**** DATA FOR PROCESSING ****

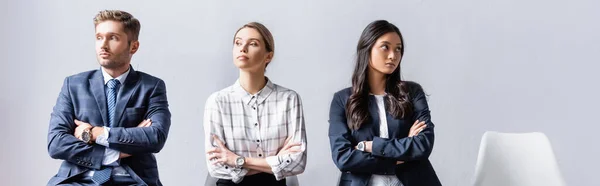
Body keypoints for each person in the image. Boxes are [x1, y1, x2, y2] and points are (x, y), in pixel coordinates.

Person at [47, 10, 171, 186]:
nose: (103, 45)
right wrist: (116, 153)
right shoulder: (73, 85)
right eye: (99, 37)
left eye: (113, 38)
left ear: (133, 46)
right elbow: (56, 143)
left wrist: (96, 133)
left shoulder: (151, 87)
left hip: (132, 180)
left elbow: (155, 137)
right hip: (77, 180)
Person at [328, 20, 442, 186]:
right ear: (367, 49)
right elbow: (343, 157)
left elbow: (422, 145)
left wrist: (369, 146)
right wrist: (397, 158)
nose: (393, 55)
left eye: (398, 49)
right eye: (385, 47)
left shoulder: (412, 92)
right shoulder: (342, 100)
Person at [203, 22, 307, 186]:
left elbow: (297, 162)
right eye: (238, 43)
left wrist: (237, 160)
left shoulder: (289, 99)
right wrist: (275, 163)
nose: (242, 48)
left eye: (253, 44)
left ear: (268, 56)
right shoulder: (217, 101)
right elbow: (216, 167)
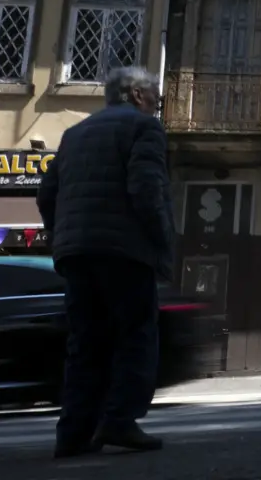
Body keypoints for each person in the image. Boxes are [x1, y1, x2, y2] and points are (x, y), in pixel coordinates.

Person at [36, 67, 174, 458]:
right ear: (135, 95)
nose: (157, 105)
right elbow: (147, 190)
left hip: (76, 254)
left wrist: (63, 235)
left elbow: (47, 194)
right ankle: (120, 419)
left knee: (85, 343)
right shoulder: (144, 129)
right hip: (124, 251)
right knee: (136, 335)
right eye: (154, 98)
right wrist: (162, 241)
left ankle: (74, 433)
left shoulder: (74, 134)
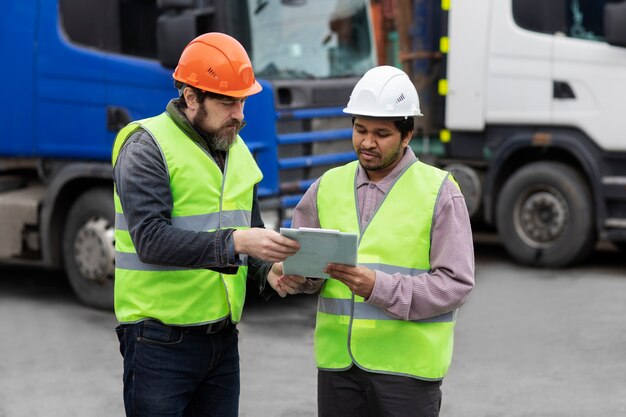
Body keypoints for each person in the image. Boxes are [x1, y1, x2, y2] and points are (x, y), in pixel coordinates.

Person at [111, 32, 300, 417]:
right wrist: (238, 243)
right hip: (159, 342)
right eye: (227, 102)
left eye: (243, 100)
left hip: (222, 341)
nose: (240, 114)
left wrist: (270, 273)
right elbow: (151, 240)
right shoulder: (146, 146)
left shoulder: (236, 147)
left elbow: (251, 232)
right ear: (191, 96)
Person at [279, 65, 475, 417]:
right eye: (360, 129)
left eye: (381, 133)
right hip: (339, 368)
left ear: (407, 134)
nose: (367, 142)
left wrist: (378, 287)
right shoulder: (326, 187)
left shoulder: (439, 192)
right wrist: (296, 277)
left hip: (407, 373)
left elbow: (456, 284)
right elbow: (308, 269)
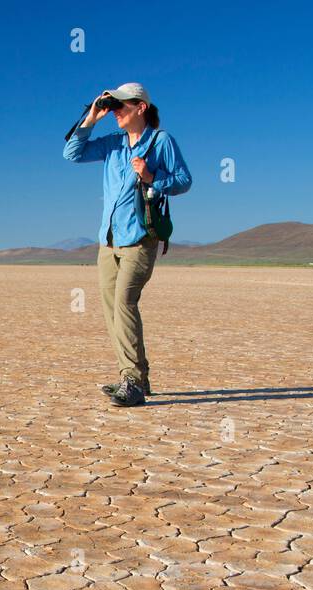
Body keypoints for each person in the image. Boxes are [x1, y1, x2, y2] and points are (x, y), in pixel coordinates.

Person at [63, 83, 191, 407]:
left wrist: (152, 177)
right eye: (114, 106)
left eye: (122, 106)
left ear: (142, 108)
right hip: (108, 241)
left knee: (124, 303)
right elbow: (72, 153)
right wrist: (91, 118)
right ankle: (135, 377)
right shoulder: (113, 145)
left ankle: (132, 381)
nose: (117, 111)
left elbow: (183, 180)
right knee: (111, 311)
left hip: (139, 240)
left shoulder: (161, 142)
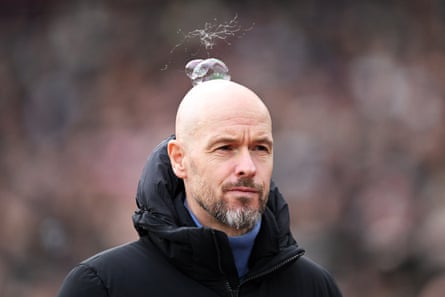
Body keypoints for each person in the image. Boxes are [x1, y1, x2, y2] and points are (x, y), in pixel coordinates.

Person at [57, 79, 343, 297]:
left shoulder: (315, 288)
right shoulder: (103, 286)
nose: (248, 166)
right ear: (179, 160)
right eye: (225, 148)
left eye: (260, 148)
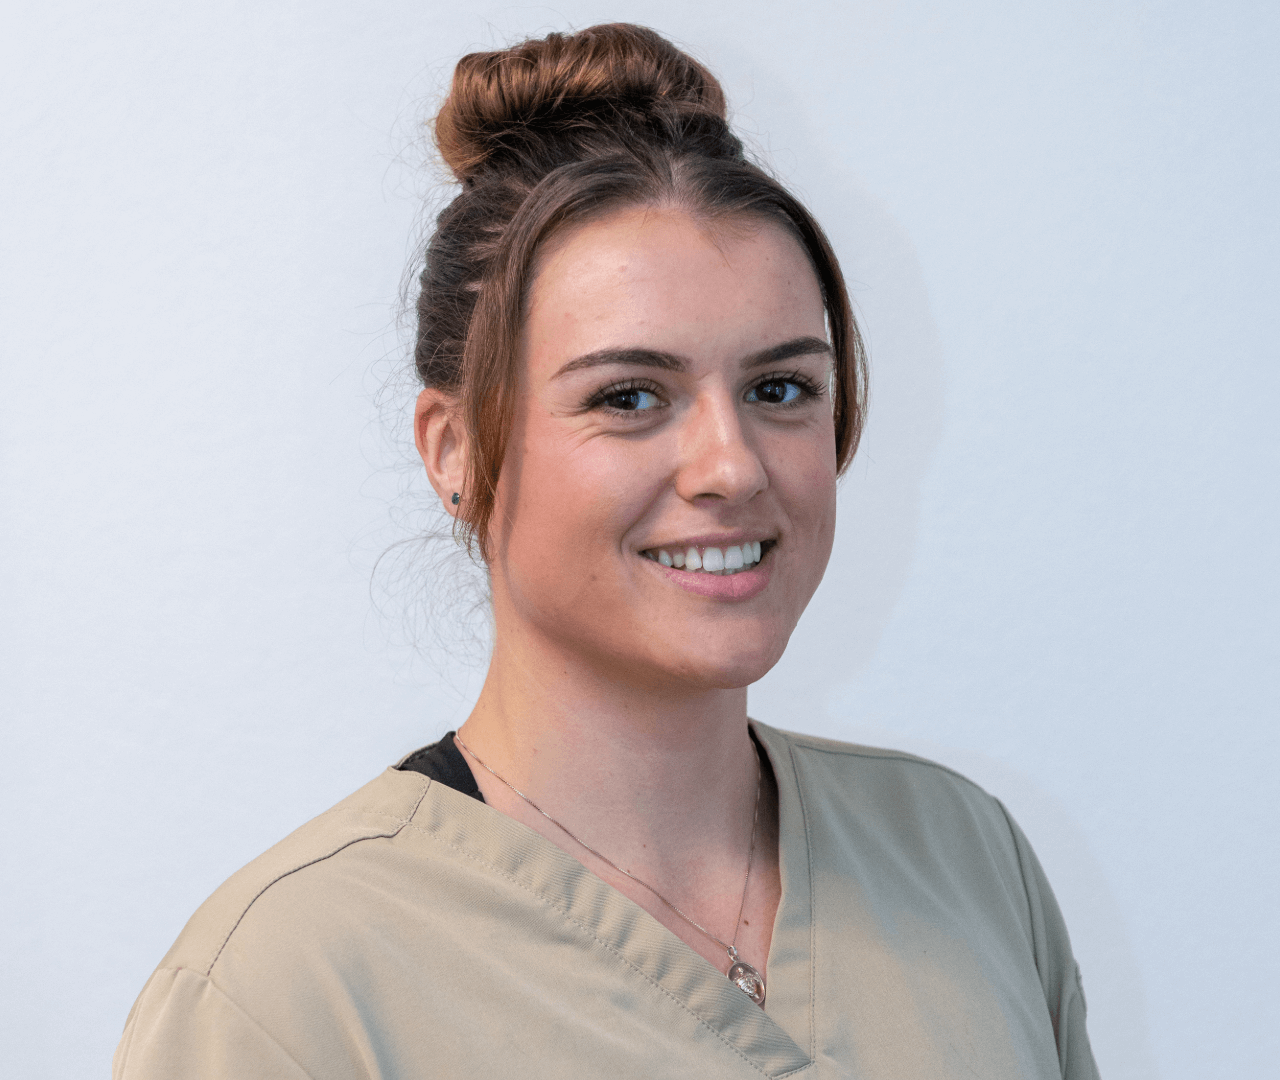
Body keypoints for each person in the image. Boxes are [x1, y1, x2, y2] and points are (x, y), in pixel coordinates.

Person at [114, 23, 1099, 1080]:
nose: (732, 466)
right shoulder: (283, 992)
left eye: (780, 388)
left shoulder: (963, 859)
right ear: (455, 451)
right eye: (629, 397)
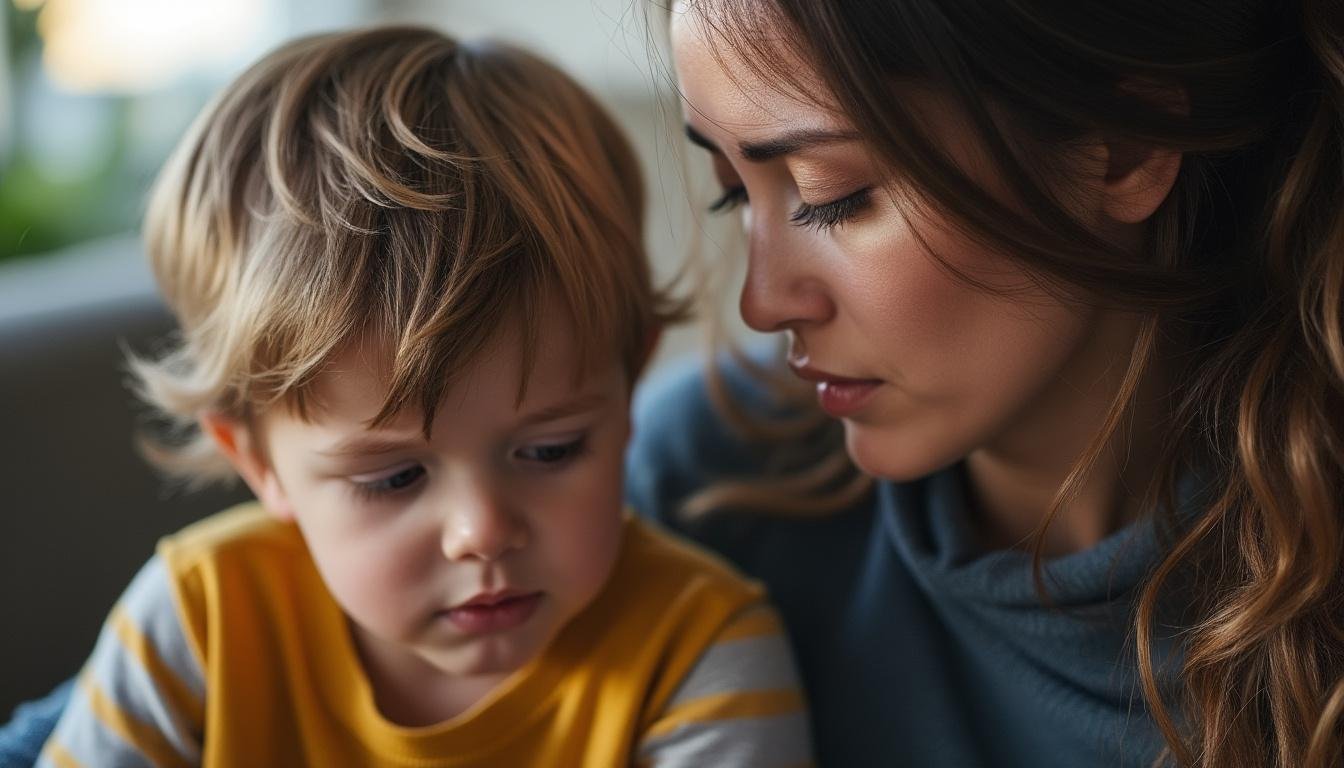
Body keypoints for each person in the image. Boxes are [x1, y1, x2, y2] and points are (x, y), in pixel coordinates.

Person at [20, 26, 811, 768]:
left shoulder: (702, 651)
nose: (482, 533)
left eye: (550, 450)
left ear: (629, 386)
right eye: (393, 478)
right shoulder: (199, 623)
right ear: (257, 463)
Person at [621, 1, 1341, 767]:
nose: (761, 303)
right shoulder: (687, 493)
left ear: (1124, 150)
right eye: (732, 189)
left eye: (831, 193)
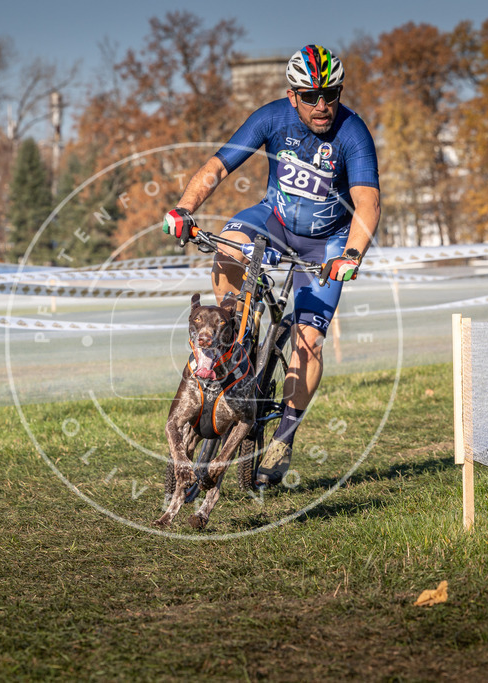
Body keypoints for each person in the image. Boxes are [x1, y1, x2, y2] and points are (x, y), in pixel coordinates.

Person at [163, 44, 381, 487]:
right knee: (228, 245)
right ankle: (232, 332)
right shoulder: (272, 117)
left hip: (326, 242)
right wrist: (184, 209)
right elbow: (218, 166)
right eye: (310, 95)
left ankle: (283, 436)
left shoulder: (352, 132)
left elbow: (367, 201)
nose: (322, 105)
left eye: (331, 94)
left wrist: (351, 254)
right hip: (274, 220)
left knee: (309, 343)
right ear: (292, 95)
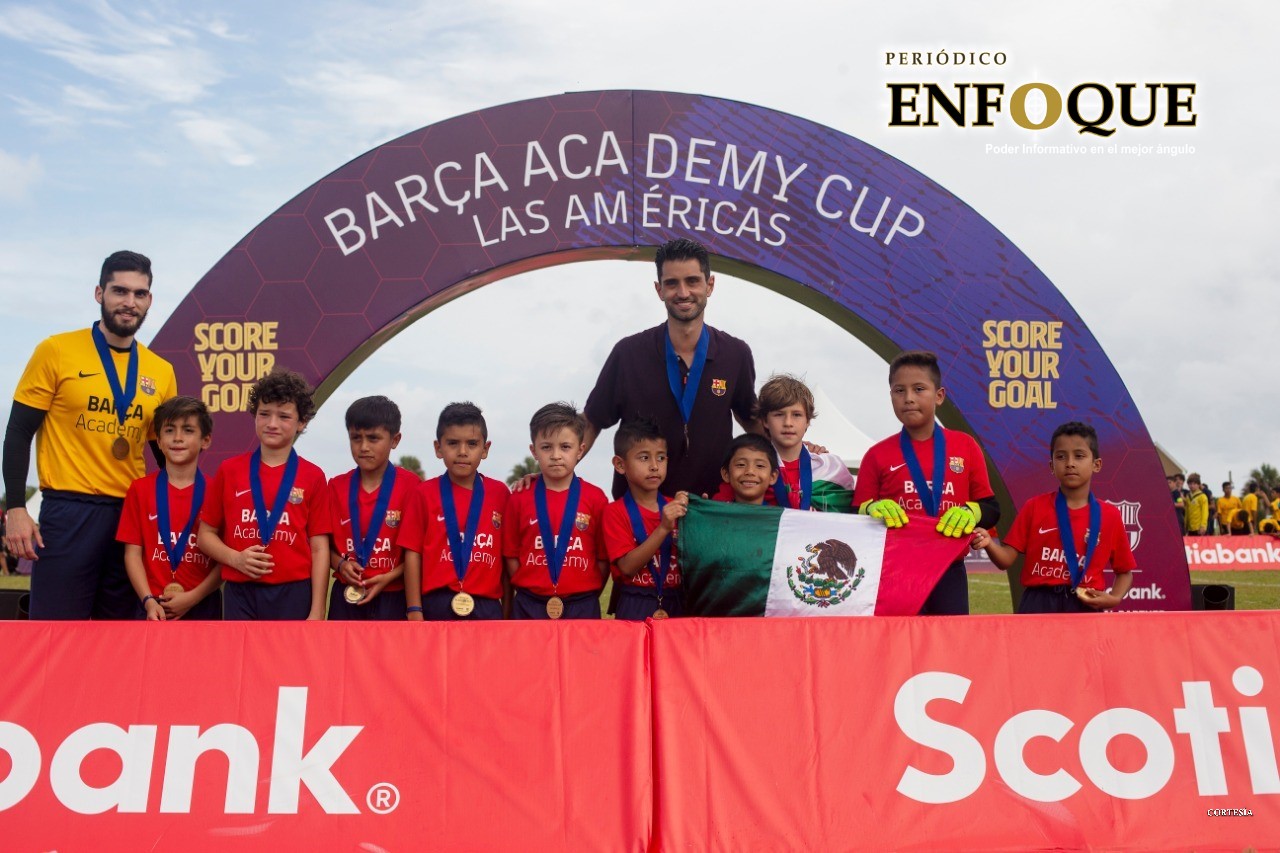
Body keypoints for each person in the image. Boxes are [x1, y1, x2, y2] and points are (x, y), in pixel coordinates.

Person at [3, 250, 178, 619]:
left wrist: (175, 512)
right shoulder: (56, 351)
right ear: (99, 293)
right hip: (69, 510)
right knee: (55, 630)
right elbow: (19, 431)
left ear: (150, 300)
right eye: (120, 291)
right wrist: (16, 507)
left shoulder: (161, 371)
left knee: (119, 632)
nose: (129, 303)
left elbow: (165, 453)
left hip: (130, 514)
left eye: (140, 294)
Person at [583, 238, 757, 498]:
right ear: (659, 289)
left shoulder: (735, 354)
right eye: (672, 283)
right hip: (640, 513)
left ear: (710, 285)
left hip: (710, 510)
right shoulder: (628, 353)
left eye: (693, 281)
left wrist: (800, 453)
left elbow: (753, 421)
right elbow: (591, 420)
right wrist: (554, 470)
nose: (683, 292)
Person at [852, 350, 999, 615]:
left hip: (950, 571)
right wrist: (870, 510)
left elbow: (991, 507)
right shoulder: (876, 455)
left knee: (949, 650)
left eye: (919, 389)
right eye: (899, 390)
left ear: (939, 396)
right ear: (891, 397)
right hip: (896, 573)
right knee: (901, 650)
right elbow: (855, 513)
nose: (908, 398)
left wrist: (970, 511)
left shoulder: (965, 446)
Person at [197, 368, 332, 620]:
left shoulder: (313, 476)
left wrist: (317, 609)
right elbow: (205, 536)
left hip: (293, 592)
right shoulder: (229, 470)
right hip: (240, 591)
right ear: (254, 416)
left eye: (283, 416)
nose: (272, 423)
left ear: (301, 422)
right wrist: (235, 559)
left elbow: (319, 548)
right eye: (264, 414)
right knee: (243, 660)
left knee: (287, 661)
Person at [970, 422, 1134, 613]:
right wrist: (989, 543)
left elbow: (1125, 572)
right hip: (1038, 603)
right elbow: (1005, 560)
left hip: (1085, 604)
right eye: (1061, 457)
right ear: (1052, 466)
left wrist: (1114, 598)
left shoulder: (1110, 515)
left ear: (1096, 464)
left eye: (1079, 456)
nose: (1070, 463)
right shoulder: (1034, 507)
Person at [401, 402, 510, 620]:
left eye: (472, 444)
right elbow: (413, 554)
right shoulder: (424, 493)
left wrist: (507, 612)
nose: (462, 452)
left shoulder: (500, 493)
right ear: (438, 448)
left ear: (485, 449)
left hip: (486, 606)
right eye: (452, 443)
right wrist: (414, 609)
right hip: (436, 603)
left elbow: (506, 559)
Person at [117, 396, 221, 620]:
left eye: (188, 430)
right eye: (169, 430)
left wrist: (193, 597)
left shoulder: (217, 492)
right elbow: (132, 554)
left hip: (202, 605)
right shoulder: (139, 489)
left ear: (206, 440)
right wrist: (147, 600)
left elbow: (224, 560)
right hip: (151, 607)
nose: (178, 438)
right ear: (159, 440)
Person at [503, 403, 609, 619]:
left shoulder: (596, 498)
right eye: (546, 447)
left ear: (580, 450)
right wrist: (532, 588)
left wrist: (587, 592)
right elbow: (511, 556)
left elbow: (602, 559)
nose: (556, 455)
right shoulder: (519, 497)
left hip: (582, 604)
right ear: (534, 451)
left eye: (565, 447)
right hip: (529, 604)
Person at [326, 396, 419, 621]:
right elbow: (320, 547)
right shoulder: (335, 486)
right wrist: (339, 563)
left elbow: (418, 553)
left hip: (395, 595)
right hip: (346, 596)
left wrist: (390, 576)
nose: (364, 447)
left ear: (395, 440)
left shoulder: (413, 487)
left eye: (373, 438)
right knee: (344, 656)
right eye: (356, 438)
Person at [723, 373, 855, 511]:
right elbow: (722, 511)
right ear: (765, 421)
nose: (788, 423)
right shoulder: (746, 467)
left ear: (808, 421)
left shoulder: (829, 468)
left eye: (797, 415)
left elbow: (849, 516)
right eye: (779, 415)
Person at [602, 418, 689, 620]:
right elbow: (627, 567)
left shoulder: (678, 507)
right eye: (643, 458)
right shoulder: (615, 512)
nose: (654, 466)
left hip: (676, 599)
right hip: (635, 600)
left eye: (660, 458)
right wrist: (663, 528)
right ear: (620, 465)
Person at [719, 433, 780, 505]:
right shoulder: (715, 514)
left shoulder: (782, 515)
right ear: (726, 474)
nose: (750, 471)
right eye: (741, 464)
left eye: (760, 465)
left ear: (772, 476)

****

### WHAT TO DO
Wherever the string "ankle" occurs in the records above, copy that line.

### RESPONSE TO THIS EXERCISE
right ankle: (120, 419)
left ankle: (74, 433)
right ankle: (135, 377)
left ankle: (132, 381)
right ankle: (232, 332)
left ankle: (283, 436)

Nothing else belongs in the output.